The natural world is inspiration for British textile designer, Jennifer Robertson, whose jacquard woven Silk Banksia, displays the vibrant color and luminosity of the Australian wildflower, banksia. As the designer states: “The design is an exploration of the poetic language between silk, flora, and human sensorial experience with interior space and the natural environment.”
Robertson admits being drawn to the rich artistic and technical historical periods of 13th-18th century European woven textiles. In fact, she designed Silk Banksia while studying Jacquard design and weaving at the renowned Fondazione Lisio Arte della Seta (Lisio Foundation) in Florence, Italy in 2005. The Foundation is dedicated to the preservation of Renaissance textile processes and offers classes and residencies for making silk Jacquard, damask, brocade and velvet on ancient looms.

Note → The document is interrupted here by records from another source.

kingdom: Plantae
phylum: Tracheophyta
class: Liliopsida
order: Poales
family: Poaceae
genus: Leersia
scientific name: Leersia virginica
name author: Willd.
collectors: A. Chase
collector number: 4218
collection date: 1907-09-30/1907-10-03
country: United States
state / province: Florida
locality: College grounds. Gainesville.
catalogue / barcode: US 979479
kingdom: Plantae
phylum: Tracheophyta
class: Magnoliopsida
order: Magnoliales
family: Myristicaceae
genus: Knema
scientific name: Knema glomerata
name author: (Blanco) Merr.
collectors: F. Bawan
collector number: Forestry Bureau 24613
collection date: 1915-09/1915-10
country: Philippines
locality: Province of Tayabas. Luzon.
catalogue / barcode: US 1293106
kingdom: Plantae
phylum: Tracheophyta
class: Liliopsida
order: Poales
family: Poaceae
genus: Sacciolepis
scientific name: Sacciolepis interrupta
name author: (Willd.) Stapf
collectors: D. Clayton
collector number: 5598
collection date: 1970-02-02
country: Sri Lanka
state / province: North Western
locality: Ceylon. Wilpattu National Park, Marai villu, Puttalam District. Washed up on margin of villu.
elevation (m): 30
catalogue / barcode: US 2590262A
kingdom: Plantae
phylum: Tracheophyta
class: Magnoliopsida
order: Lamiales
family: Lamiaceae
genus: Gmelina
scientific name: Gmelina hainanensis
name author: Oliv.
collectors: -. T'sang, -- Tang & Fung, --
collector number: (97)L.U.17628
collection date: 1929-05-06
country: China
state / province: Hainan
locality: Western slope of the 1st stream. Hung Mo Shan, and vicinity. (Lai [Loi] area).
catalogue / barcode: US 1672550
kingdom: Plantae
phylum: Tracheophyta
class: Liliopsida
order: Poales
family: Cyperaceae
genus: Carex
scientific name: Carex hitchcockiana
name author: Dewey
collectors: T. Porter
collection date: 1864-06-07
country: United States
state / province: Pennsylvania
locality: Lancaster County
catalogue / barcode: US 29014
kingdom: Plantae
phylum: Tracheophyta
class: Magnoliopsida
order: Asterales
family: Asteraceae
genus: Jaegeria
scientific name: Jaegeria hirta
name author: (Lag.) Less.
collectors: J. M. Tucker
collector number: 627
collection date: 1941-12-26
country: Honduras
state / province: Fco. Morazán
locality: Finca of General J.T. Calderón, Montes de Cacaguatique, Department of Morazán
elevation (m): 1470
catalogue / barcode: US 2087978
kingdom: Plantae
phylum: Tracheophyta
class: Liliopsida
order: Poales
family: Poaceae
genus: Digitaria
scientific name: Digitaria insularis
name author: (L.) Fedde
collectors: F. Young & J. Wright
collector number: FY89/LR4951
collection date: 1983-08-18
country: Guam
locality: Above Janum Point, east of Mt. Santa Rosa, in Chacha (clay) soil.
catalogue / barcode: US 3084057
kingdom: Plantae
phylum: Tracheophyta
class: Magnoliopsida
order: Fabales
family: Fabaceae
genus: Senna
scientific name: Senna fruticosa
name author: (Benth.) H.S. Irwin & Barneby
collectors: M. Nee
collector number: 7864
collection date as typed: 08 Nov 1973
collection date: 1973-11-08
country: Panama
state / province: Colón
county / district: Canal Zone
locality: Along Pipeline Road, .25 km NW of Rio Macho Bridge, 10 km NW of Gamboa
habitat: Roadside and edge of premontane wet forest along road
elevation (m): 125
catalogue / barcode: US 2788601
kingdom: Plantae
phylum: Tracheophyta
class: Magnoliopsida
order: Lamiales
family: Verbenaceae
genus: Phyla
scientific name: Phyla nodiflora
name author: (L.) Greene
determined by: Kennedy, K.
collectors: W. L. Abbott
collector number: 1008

Few textile workshops or studios other than the Lisio Foundation could replicate this unusually fine weaving which comprises over 16,000 silk warp ends in a 150 cm width achieving a density of 110 ends per centimeter. After Robertson made a prototype at the Foundation in 2007, the Bianchi Company in Como, Italy wove the textile. By reducing the number of colors in the textile to only five, she creates restraint without losing detail. The surface effect is electric, and the copper glow of the textile mimics the actual flower when light grazes the textile’s surface at just the right angle.
Detail of Silk Banksia
Jennifer Robertson is a lecturer in the Textiles Workshop, School of Art, Australian National University. Born in England, she studied at the Royal College of Art and moved to Australia in 1986 where she established a studio practice with her husband producing wearable and furnishing textiles.